2 / Super Shuffle and SSE4
Two points of the SSE have been improved. The first one is the acceleration of shuffle instructions; instructions mixing data of several SSE registers heavily used for video encoding and decoding.
There is also a new set of instructions: SSE4. More information on this set are available in this page
. Fifteen instructions or so will be available. Many of them will bring general improvements and others in more specific domains such as the calculation of CRC value. Of course, programs will have to be written or compiled to take these instructions in account and this is the reason why they won't improve performances of current programs.
3/ Energie : IDA (Intel Dynamic Acceleration) and Deep Power Down
The technique of dynamic acceleration IDA isn't really specific to the Penryn. It has already been implemented to some future models of Core 2 Duo Merom working with the Santa Rosa mobile platform (scheduled to be released in May). Therefore, it is presented as being solely relating to energy consumption even if we believe that its possibilities are far beyond this perspective.
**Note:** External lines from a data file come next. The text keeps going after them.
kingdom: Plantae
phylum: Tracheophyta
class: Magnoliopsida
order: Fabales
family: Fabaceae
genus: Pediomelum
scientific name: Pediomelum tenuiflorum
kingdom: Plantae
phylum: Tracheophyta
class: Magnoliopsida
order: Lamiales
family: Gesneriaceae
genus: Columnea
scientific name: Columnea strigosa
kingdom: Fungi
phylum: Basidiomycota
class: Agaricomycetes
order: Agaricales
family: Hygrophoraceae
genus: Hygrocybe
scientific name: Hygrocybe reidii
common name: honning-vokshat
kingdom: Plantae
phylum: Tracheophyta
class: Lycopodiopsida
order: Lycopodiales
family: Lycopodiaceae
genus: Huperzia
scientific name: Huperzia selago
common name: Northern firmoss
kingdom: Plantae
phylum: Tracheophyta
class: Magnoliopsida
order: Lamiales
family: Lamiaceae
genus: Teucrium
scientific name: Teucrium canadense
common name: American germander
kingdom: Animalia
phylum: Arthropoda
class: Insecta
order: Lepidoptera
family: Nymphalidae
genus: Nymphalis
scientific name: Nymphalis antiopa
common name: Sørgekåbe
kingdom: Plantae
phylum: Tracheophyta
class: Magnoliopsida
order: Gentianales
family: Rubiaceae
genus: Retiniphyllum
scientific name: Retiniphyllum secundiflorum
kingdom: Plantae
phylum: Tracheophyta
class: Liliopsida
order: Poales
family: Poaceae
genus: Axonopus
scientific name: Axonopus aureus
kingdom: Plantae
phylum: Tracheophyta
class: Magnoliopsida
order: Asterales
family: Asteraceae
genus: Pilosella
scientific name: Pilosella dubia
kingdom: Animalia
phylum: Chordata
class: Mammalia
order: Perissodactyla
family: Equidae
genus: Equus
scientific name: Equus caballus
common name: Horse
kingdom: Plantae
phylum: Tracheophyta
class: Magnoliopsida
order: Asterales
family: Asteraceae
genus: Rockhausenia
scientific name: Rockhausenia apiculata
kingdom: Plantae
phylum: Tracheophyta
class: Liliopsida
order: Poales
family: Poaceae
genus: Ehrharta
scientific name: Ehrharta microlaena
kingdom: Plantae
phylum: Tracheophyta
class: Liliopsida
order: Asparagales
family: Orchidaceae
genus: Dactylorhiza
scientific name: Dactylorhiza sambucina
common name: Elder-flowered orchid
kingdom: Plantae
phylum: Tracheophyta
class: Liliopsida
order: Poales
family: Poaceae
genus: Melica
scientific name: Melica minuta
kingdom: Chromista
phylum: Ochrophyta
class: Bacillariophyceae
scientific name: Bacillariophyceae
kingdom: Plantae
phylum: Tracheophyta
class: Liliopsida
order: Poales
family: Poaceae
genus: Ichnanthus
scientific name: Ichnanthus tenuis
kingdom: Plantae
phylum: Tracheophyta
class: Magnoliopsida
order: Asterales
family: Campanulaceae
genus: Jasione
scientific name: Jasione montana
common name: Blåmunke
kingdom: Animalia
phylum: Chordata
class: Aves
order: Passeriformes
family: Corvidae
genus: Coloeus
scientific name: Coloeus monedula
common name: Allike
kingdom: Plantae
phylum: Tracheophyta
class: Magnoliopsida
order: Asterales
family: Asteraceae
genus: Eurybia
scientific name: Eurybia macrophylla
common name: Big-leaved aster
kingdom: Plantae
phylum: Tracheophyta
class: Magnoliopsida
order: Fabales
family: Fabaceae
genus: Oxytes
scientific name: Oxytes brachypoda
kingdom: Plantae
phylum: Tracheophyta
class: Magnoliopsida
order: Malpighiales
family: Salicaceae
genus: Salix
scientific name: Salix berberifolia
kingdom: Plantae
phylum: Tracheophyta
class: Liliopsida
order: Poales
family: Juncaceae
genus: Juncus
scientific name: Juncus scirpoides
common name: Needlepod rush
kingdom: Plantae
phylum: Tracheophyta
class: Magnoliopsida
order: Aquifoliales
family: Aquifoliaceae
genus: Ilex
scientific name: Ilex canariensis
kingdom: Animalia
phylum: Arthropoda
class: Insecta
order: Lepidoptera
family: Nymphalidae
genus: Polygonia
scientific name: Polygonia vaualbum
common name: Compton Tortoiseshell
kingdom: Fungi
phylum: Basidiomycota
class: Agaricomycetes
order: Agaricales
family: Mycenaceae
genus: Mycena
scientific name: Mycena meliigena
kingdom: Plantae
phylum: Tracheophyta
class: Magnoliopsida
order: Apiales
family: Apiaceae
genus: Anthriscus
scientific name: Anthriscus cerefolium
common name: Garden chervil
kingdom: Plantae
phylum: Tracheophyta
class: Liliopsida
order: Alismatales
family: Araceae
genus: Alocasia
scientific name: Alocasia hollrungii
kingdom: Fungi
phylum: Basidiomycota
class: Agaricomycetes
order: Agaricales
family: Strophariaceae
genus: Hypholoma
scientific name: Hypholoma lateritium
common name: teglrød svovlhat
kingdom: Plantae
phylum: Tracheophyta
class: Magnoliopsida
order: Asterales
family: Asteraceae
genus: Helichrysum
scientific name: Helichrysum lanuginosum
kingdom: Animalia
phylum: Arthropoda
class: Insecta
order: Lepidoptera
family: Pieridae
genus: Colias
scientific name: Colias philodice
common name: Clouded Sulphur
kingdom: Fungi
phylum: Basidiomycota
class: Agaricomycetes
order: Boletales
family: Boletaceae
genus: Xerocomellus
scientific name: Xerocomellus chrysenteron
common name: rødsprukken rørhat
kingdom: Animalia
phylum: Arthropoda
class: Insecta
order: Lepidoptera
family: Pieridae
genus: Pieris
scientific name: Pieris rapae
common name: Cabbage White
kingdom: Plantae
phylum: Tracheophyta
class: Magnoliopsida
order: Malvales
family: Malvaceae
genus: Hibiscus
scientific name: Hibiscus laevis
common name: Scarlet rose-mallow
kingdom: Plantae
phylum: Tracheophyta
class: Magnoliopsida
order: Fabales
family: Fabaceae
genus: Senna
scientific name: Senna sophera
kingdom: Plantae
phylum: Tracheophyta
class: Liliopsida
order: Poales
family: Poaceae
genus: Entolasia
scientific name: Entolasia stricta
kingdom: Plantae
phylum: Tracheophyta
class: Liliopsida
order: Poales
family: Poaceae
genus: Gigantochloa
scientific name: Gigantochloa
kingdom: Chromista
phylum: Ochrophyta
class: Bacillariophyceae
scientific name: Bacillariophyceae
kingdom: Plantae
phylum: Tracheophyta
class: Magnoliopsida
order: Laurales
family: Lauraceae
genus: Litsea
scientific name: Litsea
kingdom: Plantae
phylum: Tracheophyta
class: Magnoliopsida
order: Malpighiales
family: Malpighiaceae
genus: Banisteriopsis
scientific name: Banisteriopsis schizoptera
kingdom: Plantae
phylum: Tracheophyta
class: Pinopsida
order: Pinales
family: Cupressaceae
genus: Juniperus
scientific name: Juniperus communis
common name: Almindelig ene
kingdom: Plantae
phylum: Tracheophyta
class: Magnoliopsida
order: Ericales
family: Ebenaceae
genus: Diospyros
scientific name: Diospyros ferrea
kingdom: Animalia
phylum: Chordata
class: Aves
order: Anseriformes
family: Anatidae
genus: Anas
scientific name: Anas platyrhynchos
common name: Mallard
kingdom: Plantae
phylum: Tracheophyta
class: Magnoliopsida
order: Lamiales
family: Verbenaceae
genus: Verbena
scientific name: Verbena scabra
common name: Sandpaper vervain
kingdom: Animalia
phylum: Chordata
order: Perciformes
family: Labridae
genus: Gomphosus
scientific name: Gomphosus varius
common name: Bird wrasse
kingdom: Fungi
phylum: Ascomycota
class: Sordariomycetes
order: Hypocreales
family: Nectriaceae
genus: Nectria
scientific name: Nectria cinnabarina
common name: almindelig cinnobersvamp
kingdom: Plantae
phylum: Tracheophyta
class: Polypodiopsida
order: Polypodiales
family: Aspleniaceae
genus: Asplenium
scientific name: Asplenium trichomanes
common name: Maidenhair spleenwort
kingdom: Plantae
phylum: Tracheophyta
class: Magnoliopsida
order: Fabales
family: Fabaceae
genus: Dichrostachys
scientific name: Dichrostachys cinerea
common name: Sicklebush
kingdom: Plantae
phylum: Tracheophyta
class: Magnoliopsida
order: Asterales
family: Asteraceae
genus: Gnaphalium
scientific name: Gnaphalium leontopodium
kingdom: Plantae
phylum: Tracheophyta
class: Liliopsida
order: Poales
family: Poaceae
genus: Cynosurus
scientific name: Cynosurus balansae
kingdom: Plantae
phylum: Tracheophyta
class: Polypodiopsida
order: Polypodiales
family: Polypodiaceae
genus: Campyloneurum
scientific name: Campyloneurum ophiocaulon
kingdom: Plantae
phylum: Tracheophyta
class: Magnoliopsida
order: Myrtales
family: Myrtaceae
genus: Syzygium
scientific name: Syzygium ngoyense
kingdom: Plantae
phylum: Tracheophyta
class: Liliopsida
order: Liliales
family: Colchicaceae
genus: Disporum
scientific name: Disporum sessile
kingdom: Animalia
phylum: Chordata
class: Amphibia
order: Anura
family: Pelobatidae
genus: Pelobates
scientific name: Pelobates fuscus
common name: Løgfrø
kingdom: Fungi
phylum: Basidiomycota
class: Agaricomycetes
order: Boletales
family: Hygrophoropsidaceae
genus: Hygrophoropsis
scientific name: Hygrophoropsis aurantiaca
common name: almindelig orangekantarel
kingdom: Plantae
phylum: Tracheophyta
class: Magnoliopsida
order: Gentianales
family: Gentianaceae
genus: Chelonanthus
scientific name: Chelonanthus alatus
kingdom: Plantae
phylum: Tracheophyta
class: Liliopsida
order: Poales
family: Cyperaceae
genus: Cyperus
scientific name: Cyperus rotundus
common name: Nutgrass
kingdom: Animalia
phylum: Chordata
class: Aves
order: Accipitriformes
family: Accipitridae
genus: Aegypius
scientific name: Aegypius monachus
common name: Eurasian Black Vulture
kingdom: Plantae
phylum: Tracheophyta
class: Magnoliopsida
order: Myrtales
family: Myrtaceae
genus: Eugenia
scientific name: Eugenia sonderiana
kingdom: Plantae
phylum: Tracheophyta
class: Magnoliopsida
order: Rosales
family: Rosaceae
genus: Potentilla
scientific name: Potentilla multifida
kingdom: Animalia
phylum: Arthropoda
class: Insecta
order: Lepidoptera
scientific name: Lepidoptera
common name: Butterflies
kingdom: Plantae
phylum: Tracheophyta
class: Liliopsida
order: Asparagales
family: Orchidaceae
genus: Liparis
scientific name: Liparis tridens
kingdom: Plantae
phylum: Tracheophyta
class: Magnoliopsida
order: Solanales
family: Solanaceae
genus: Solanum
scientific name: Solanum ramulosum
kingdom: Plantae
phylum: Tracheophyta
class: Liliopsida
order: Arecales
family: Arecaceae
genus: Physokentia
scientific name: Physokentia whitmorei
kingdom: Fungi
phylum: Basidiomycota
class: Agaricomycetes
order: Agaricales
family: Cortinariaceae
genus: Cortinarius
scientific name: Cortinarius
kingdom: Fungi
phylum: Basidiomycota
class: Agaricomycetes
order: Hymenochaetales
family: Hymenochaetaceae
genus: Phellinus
The objective of IDA consists in boosting the performances of one of the two cores when the other is inactive. For example, with one double core processor clocked t 2.2 GHz, the inactivity of one core leads to the acceleration of the second one at 2.4 GHz. The global thermal envelope is inferior to what it should be if the two cores were clocked at 2.2 GHz while ensuring superior performances of the thread processed by the active core. Thanks to this trick, mono applications are accelerated while maintaining reasonable thermal dissipation. It is unfortunate though that this technique is only implemented to mobile platforms even if of course in the case of a computer with overclocking the possibility to deactivate it must be available!
To finish, we noted that the Mobile version of the Penryn can enter an additional state named “Deep Power Down”. It is designed to increase a little bit more the autonomy of laptop computers. In this mode, and this is new, the L1 & L2 caches are simply cut out.
What about performances?
For this part, we will have to make do with the figures given by Intel.
For a game environment, micro-architectural improvements, size increase of the L2 cache and higher frequencies of the Penryn leads to, according to Intel, 20% performance improvements between the Penryn 3.2 GHz and Conroe 3.0 GHz. The optimizations brought to Shuffle and SSE4 instructions would allow, in comparison with SSE3, performance improvements of 40% for video encoding. Wait & See!